The second point on fairness is that most people – and certainly left wing politicians and commentators – confuse the intention of a policy with its outcome. When Labour politicians talk about fairness, they often think of a generous welfare state – but if high levels of benefits mean that work doesn’t pay for a large group of people, and instead helps create an underclass that is (to use Tony Blair’s wording) “languishing on benefits” with little hope or prospects, then it is difficult to see what is fair about it. Likewise, they may believe that old-style comprehensive schools are fairest, but it is difficult to see what is fair about “bog standard comprehensives” (another Labour phrase) pouring out pupils from low income households with poor literacy and numeracy.

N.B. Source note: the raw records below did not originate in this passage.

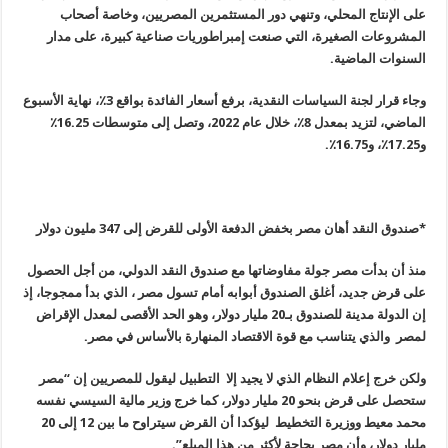
على الإنتاج المحلي، وتنهي دور المستثمرين المصريين، وخاصة أصحاب
المشروعات الصغيرة، التي صنعت إمبراطوريات صناعية كبيرة، على مدار
السنوات الماضية
.
وجاء قرار لجنة السياسات النقدية، برفع أسعار الفائدة بواقع 3٪، نهاية الأسبوع
الماضي، لتزيد بمعدل 8٪، خلال عام 2022، وتصل إلى متوسطات 16.25٪
و17.25٪، و16.75٪
.
*صندوق النقد أهان مصر بخفض الدفعة الأولى للقرض إلى 347 مليون دولار
منذ أن بدأت مصر جولة مفاوضاتها مع صندوق النقد الدولي، من أجل الحصول
على قرض جديد، أغلق الصندوق أبوابه أمام تسول مصر ، الذي بدأ ممجوجا، إذ
إن الدولة مدينة للصندوق بـ20 مليار دولار، وهو الحد الأقصى لمعدل الإقراض
لمصر والذي يتناسب مع قوة الاقتصاد المنهارة بالأساس في مصر.
ولكن خرج إعلام النظام الذي لا يجيد إلا التطبيل ليقول للمصريين إن “مصر
ستحصل على قرض بنحو 20 مليار دولار، كما خرج وزير مالية السيسي نفسه
محمد معيط ووزيرة التخطيط ليؤكدا أن القرض سيتراوح ما بين 12 إلى 20
مليار دولار، وأن مصر بحاجة لأكثر من هذا المبلع”.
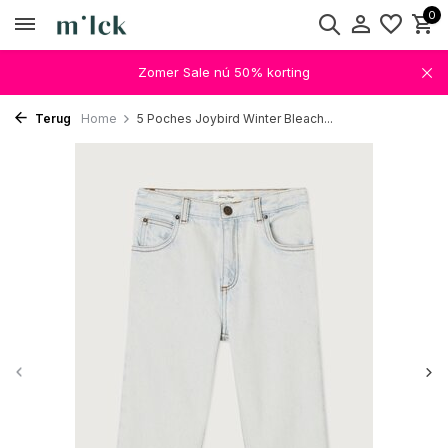
0
Zomer Sale nú 50% korting
Terug
Home
5 Poches Joybird Winter Bleach...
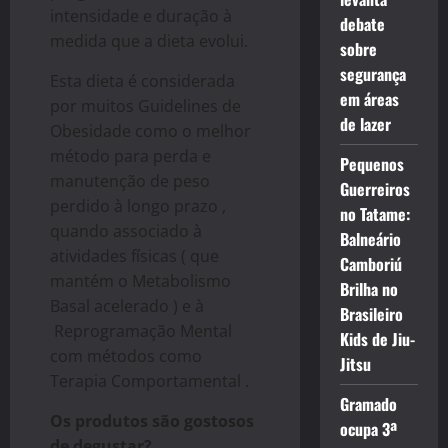
intensidade e duração à
debate
medida que a dieta evolui.
sobre
segurança
Esta dieta é considerada
em áreas
por muitos Guidelines de
de lazer
Obesidade como o melhor
método para perda e
Pequenos
manutenção de peso
Guerreiros
perdido à longo prazo ,
no Tatame:
quando associado à
Balneário
atividades físicas ( que
Camboriú
mantém o Metabolismo
Brilha no
Basal acelerado ) e à
Brasileiro
Reprogramação Mental
Kids de Jiu-
com métodos como
Jitsu
Terapia Comportamental .
Gramado
Os produtos são gostosos
ocupa 3ª
de degustar?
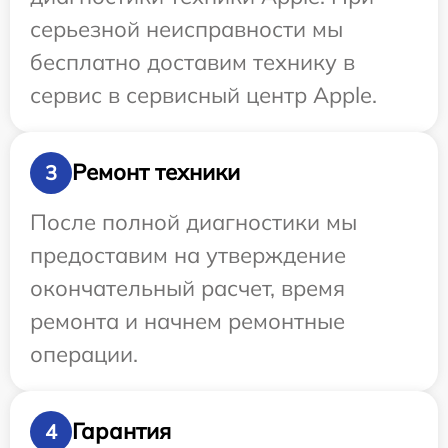
серьезной неисправности мы
бесплатно доставим технику в
сервис в сервисный центр Apple.
Ремонт техники
3
После полной диагностики мы
предоставим на утверждение
окончательный расчет, время
ремонта и начнем ремонтные
операции.
Гарантия
4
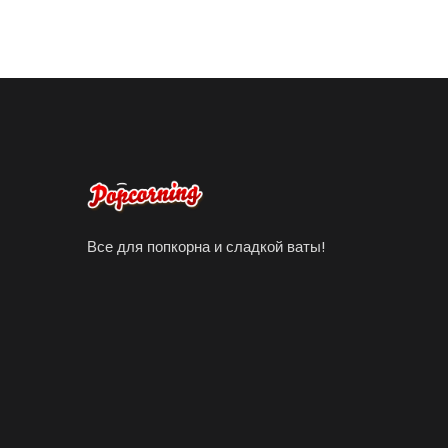
Все для попкорна и сладкой ваты!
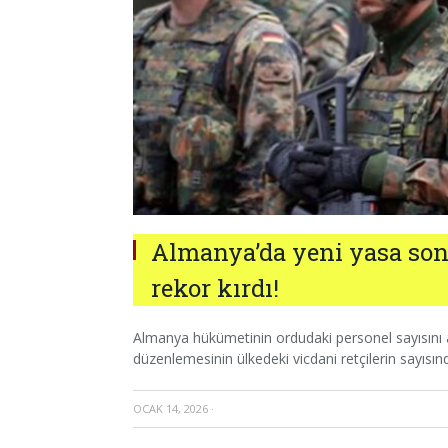
Almanya’da yeni yasa sonr
rekor kırdı!
Almanya hükümetinin ordudaki personel sayısını ar
düzenlemesinin ülkedeki vicdani retçilerin sayısın
OCAK 14, 2026
·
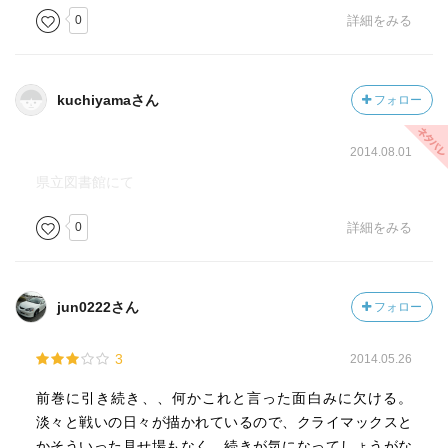
0
詳細をみる
kuchiyamaさん
フォロー
2014.08.01
県立図書館にて
0
詳細をみる
jun0222さん
フォロー
3
2014.05.26
前巻に引き続き、、何かこれと言った面白みに欠ける。
淡々と戦いの日々が描かれているので、クライマックスと
かそういった見せ場もなく、続きが気になってしょうがな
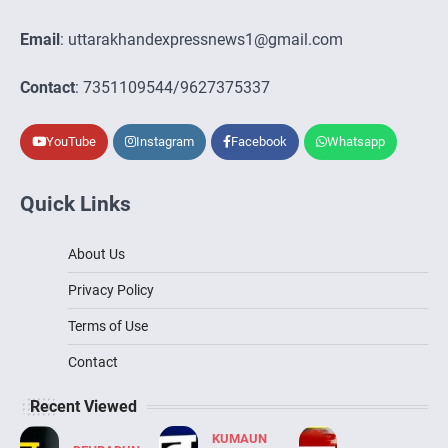
Email
: uttarakhandexpressnews1@gmail.com
Contact
: 7351109544/9627375337
YouTube
Instagram
Facebook
Whatsapp
Quick Links
About Us
Privacy Policy
Terms of Use
Contact
Recent Viewed
KUMAUN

Labour politicians tend to focus on the intention behind a policy, while Conservatives tend to focus on the real world outcomes – which are ultimately what matters most (as anyone who has travelled the road to hell can tell you).
Like many Conservative supporters, I believe fairness is very important, but it is the sort of fairness the British people believe in, and what matters to me (and indeed to those affected) is not rhetoric about fairness but policies that actually in the real world help people who are not able to help themselves. As Iain Duncan Smith's work on social justice has highlighted, the evidence of the past decades is that Labour policies do little to help tackle unfairness, but a lot to exacerbate it. Tony Blair and his new Labour followers understood much of this, but it is clearly lost on Ed Miliband.